- **Information supplied**
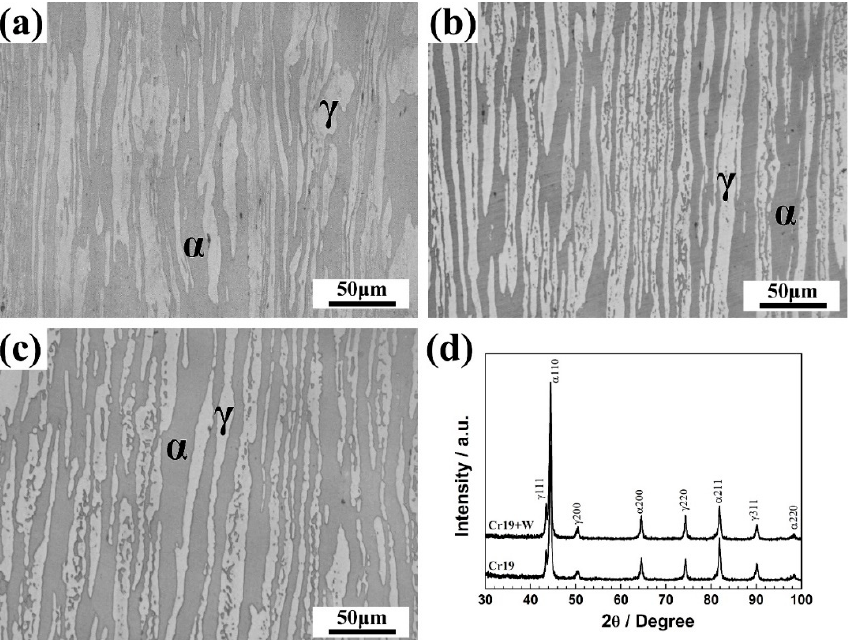
Figure 4. Typical optical micrographs of α + γ phases by optical microscope and corresponding XRD patterns of Cr19 series DSSs, ( a ) Cr19, 900 °C, ( b ) Cr19, 1050 °C, ( c ) Cr19, 1150 °C, and ( d ) Cr19 and Cr19 + W, 1050 °C.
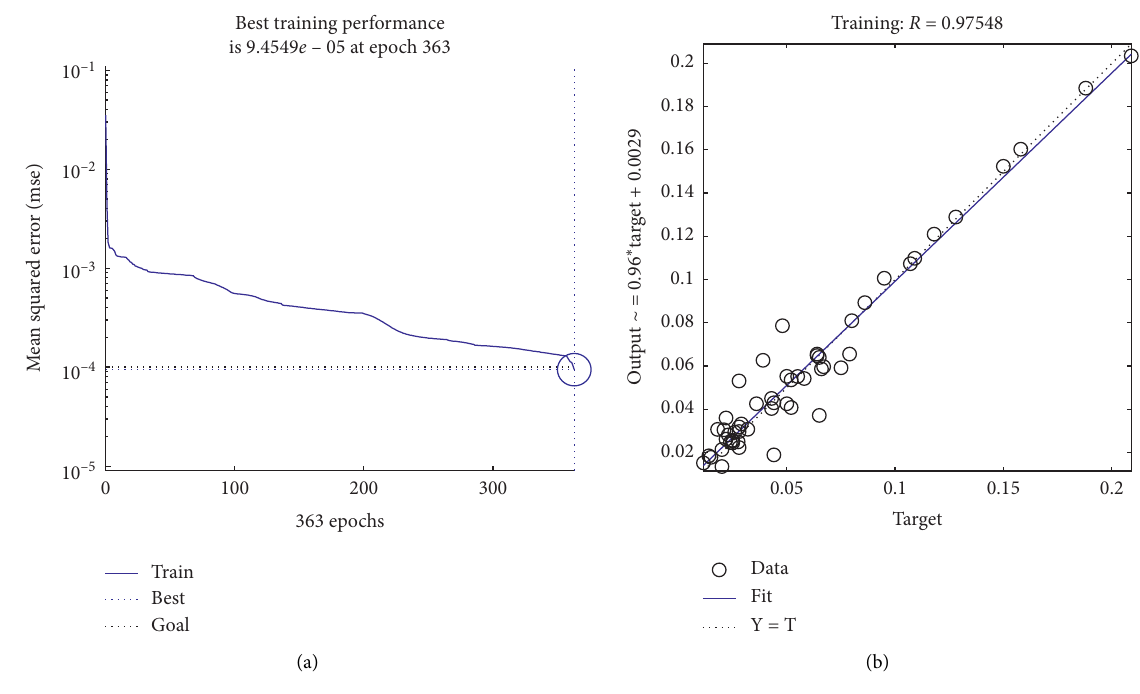
Figure 5: Training (a) performance and (b) regression.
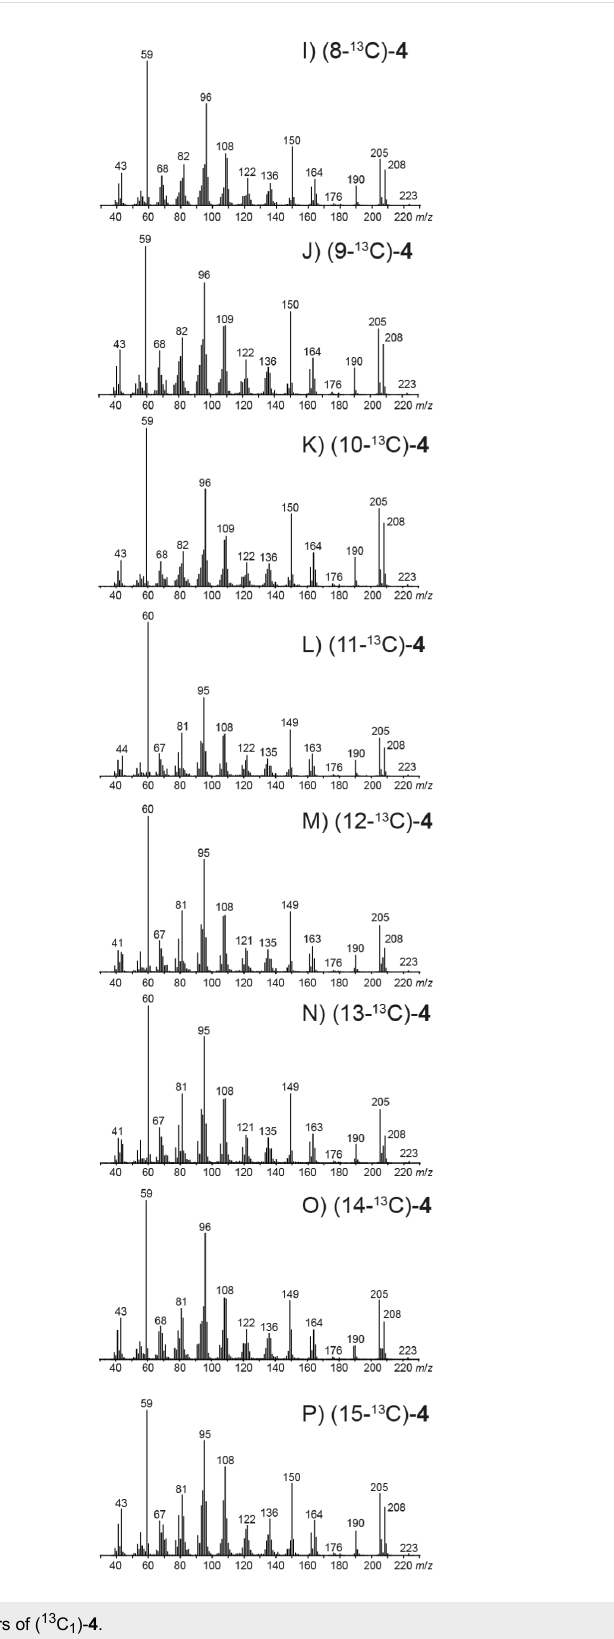
Figure 4: Mass spectra of unlabelled 4 and all fifteen positional isomers of ( 13 C 1 )- 4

- **Exercise brief**
Reproduce the whole of the data, word for word, and omit its pictures.

- **Solution to the problem**
Figure 4. Typical optical micrographs of α + γ phases by optical microscope and corresponding XRD patterns of Cr19 series DSSs, ( a ) Cr19, 900 °C, ( b ) Cr19, 1050 °C, ( c ) Cr19, 1150 °C, and ( d ) Cr19 and Cr19 + W, 1050 °C.
Figure 5: Training (a) performance and (b) regression.
Figure 4: Mass spectra of unlabelled 4 and all fifteen positional isomers of ( 13 C 1 )- 4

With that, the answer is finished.